Adolescents
MCSP developed a model to improve the quality of health services for adolescents and young mothers and parents. This included providing the knowledge, skills and care to delay early childbearing, and have healthy pregnancy, birth and postpartum periods (including postnatal care, postpartum family planning, and child health practices). MCSP’s adolescent-friendly health care portfolio comprised two complementary work streams: ensuring access to adolescent responsive health services; and developing strategies to increase use of health services for first-time and young parents.
Country-specific approaches varied according to the adolescent population. Strategies emphasized fostering adolescent-responsive care:
- In Mozambique, MCSP adapted a group-based approach (“Our First Baby”) to engage male partners. In Madagascar and Nigeria, the Program conducted formative research that used a socio-ecological lens to explore the factors influencing first-time and young parents’ use (and non-use) of health services, and used this information to inform intervention design.
- In Madagascar, the Tanora Mitsinjo Tanaraka initiative, which means “young people looking after their legacy,” trained community health workers to conduct home visits with first-time and young parents.
- In Nigeria, MCSP tested an adapted version of the Our First Baby approach in two states.

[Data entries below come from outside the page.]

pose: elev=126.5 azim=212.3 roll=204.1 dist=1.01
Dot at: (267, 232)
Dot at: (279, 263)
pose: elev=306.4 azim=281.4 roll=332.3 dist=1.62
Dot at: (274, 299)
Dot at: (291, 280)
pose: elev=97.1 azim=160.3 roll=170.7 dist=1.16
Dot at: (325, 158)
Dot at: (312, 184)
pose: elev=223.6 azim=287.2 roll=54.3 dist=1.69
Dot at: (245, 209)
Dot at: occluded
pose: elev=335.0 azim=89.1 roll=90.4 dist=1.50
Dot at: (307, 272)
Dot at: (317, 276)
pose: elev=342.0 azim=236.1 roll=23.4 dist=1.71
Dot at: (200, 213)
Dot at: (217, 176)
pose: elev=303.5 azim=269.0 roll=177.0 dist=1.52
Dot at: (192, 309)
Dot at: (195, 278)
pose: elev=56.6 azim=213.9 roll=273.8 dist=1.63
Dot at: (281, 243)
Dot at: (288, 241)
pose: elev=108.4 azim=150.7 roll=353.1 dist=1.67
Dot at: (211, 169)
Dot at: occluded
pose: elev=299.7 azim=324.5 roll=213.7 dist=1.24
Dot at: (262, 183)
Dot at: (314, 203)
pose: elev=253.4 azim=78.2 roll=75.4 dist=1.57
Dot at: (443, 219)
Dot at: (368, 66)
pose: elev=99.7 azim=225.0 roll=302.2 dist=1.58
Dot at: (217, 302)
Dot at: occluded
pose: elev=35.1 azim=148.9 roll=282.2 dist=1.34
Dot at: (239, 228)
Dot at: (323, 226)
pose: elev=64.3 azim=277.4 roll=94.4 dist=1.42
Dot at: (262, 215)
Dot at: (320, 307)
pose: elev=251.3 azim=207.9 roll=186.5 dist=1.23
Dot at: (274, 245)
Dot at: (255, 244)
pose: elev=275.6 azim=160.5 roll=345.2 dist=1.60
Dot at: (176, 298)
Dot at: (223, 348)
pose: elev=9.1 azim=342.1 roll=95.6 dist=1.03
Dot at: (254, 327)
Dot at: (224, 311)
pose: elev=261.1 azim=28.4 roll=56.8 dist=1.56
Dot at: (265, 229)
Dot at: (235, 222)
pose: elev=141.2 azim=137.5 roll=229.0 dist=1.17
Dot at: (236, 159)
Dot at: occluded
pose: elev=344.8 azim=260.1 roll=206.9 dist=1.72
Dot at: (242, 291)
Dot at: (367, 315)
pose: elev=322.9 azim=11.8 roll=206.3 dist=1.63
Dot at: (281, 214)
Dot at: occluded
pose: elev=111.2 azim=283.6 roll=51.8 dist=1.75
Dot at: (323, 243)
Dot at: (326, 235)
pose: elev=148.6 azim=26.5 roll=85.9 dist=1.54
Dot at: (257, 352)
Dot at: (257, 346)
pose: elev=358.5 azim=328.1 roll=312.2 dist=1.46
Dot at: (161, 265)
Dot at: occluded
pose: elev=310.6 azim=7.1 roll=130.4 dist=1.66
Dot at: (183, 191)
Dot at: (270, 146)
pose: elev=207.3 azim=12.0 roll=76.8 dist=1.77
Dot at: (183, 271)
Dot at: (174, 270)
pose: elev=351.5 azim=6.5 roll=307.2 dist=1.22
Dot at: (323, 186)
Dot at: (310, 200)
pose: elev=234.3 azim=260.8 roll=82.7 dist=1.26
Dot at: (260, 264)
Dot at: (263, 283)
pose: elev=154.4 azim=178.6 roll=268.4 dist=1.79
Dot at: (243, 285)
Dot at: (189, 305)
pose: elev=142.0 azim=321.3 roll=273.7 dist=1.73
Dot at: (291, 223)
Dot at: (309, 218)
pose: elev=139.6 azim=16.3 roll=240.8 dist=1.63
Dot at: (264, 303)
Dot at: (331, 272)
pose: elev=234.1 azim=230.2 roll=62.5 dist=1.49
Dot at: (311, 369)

In Guatemala, Haiti, Liberia, and Rwanda, MCSP tested different facility-based approaches to ensure that health services are responsive to the needs of adolescents. In Nigeria, we also tested a set of age- and stage-specific counseling tools that support facility-based health providers to tailor counseling based on adolescent clients’ age (very young adolescents age 10-14, older adolescents age 15-19) and life-stage (unmarried, pregnant/parenting). These workers were oriented on adolescent development, best practices, and age-specific counseling skills.